**Problem details:** Reproduce the passage of the Dream World text below, starting at "The park is divided" and ending at "that are fantasy-themed.".

**Document:**
☆ ☆ ☆ ☆
Dream World (, ) is an amusement park in Thanyaburi district, Pathum Thani province, Thailand. The park includes three roller coasters and various other attractions.

History 
Dream World was established by the Kitiparaphon family who operated an amusement park business. Dream World opened on November 12th, 1993 and occupies an area of approximately 25 hectares.

Attractions

The park is divided into several zones such as: Dream World Plaza, Dream Gardens, Fantasy Land, and Adventure Land. The interior of the park is filled with over 40 imported thrill rides and family attractions. The park's main attraction is the park's hanging roller coaster, which is in the middle of Adventure Land, and a model of the Grand Canyon as part of a river rafting attraction.

Dream World Plaza
This includes the main entrance to the park and an area modeled after Disneyland's Main Street USA. It is filled with shops and buildings that are fantasy-themed.

Dream Garden

Dream Garden has a nature theme. This area surrounds a lake near Dream World Plaza. 

List of attractions:
Cable car
Seven Wonders of the World
Speedy Mouse
Bicycle Boat

Fantasy Land

This area is the park's "Fairy World" themd section. It is in the middle of the park.

List of attractions:
Fantasy Garden
The Giant House
Sightseeing Train
Sleeping Beauty's Castle
Hurricane the ride
The Spider
Uncle Tom's farm
4D Adventure

Adventure Land

Adventure Land is the largest zone of the theme park. This area is filled with thrill rides and attractions, and it is themed to space exploration and the future.
☆ ☆ ☆ ☆
**Supplied information:**
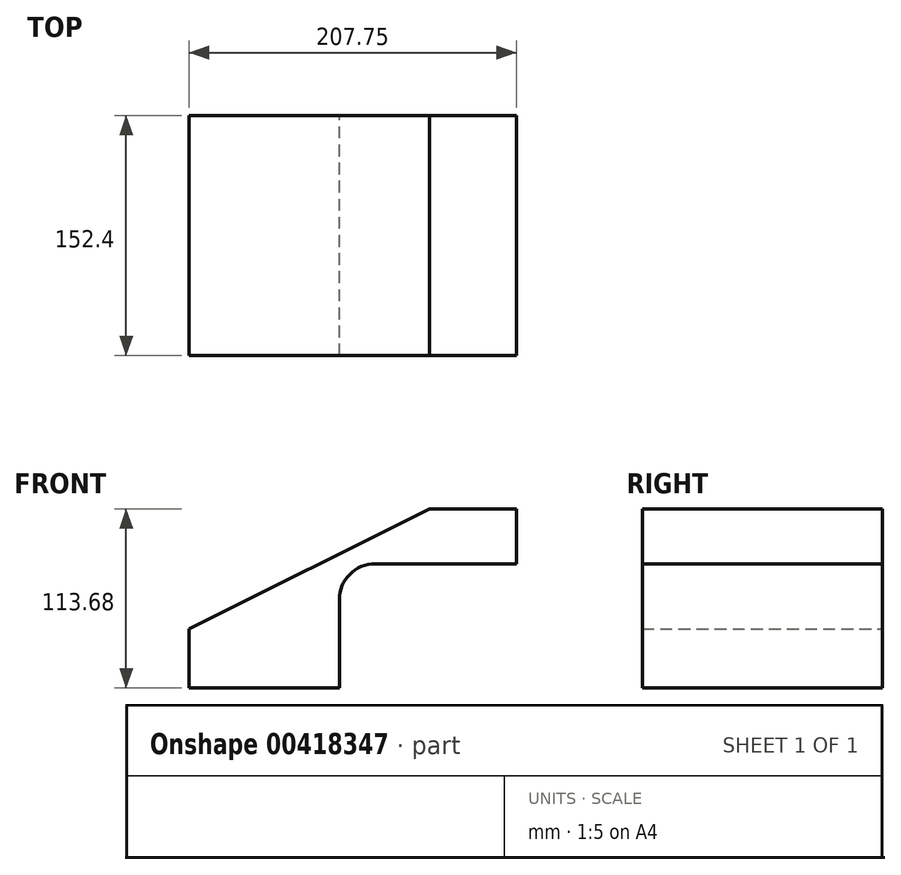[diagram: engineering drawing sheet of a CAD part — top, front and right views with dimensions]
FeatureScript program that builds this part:
annotation { "Feature Type Name" : "Feature", "Feature Type Description" : "" }
export const myFeature = defineFeature(function(context is Context, id is Id, definition is map)
    precondition{}
    {
        {
            var Q0;
            Q0=qCreatedBy(makeId("Front.planeOp"),FACE);
            var sketch = newSketch(context, id + "F0", { "sketchPlane" : qUnion([Q0])});
            skLineSegment(sketch, "E0.bottom", {"start": v(47.7, 18.72) * mm, "end": v(-47.7, 18.72) * mm});
            skLineSegment(sketch, "E0.top", {"start": v(47.7, -18.72) * mm, "end": v(-47.7, -18.72) * mm});
            skLineSegment(sketch, "E0.left", {"start": v(47.7, 18.72) * mm, "end": v(47.7, -18.72) * mm});
            skLineSegment(sketch, "E0.right", {"start": v(-47.7, 18.72) * mm, "end": v(-47.7, -18.72) * mm});
            skPoint(sketch, "E0.middle", {"position": v(0, 0) * mm});
            skLineSegment(sketch, "E1", {"start": v(47.7, 18.72) * mm, "end": v(47.7, 37.46) * mm});
            skLineSegment(sketch, "E2.bottom", {"start": v(104.77, 60.19) * mm, "end": v(160.05, 60.19) * mm});
            skLineSegment(sketch, "E2.top", {"start": v(104.77, 94.96) * mm, "end": v(160.05, 94.96) * mm});
            skLineSegment(sketch, "E2.left", {"start": v(104.77, 60.19) * mm, "end": v(104.77, 94.96) * mm});
            skLineSegment(sketch, "E2.right", {"start": v(160.05, 60.19) * mm, "end": v(160.05, 94.96) * mm});
            skPoint(sketch, "E2.middle", {"position": v(132.4, 77.57) * mm});
            skArc(sketch, "E3", {"start": v(47.7, 37.46) * mm, "mid": v(54.36, 53.53) * mm, "end": v(70.43, 60.19) * mm});
            skLineSegment(sketch, "E4", {"start": v(70.43, 60.19) * mm, "end": v(115.47, 60.19) * mm});
            skFitSpline(sketch, "E5", {"points": [v(-47.7, 18.72) * mm, v(104.77, 94.96) * mm], "startDerivative": vector(152.47, 76.24) * mm, "endDerivative": vector(152.47, 76.24) * mm});
            skSolve(sketch);
        }
        {
            var Q0;
            Q0=qCreatedBy(makeId("Front.planeOp"),FACE);
            var sketch = newSketch(context, id + "F1", { "sketchPlane" : qUnion([Q0])});
            skSolve(sketch);
        }
        {
            var Q0;
            Q0 = qSketchRegion(id + "F1", true);
            var Q1;
            Q1=makeQuery(id+"F0.imprint","IMPRINT",FACE,{"disambiguationData":[TD([[makeQuery(id+"F0.imprint","IMPRINT",EDGE,{"derivedFrom":sQuery(id+"F0.wireOp",EDGE,"E0.bottom")}),1.0]])]});
            var Q2;
            {var subQ1=sQuery(id+"F0.wireOp",EDGE,"E2.bottom");Q2=makeQuery(id+"F0.imprint","IMPRINT",FACE,{"disambiguationData":[TD([[makeQuery(id+"F0.imprint","IMPRINT",EDGE,{"derivedFrom":subQ1}),1.0]])]});}
            var Q3;
            Q3=makeQuery(id+"F0.imprint","IMPRINT",FACE,{"disambiguationData":[TD([[makeQuery(id+"F0.imprint","IMPRINT",EDGE,{"derivedFrom":sQuery(id+"F0.wireOp",EDGE,"E0.bottom")}),-1.0]])]});
            extrude(context, id + "F2", {"entities" : qUnion([Q0, Q1, Q2, Q3]), "endBound" : BoundingType.SYMMETRIC, "depth" : 152.4 * mm});
        }
    });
☆ ☆ ☆ ☆
**Solved problem:**
The park is divided into several zones such as: Dream World Plaza, Dream Gardens, Fantasy Land, and Adventure Land. The interior of the park is filled with over 40 imported thrill rides and family attractions. The park's main attraction is the park's hanging roller coaster, which is in the middle of Adventure Land, and a model of the Grand Canyon as part of a river rafting attraction.

Dream World Plaza
This includes the main entrance to the park and an area modeled after Disneyland's Main Street USA. It is filled with shops and buildings that are fantasy-themed.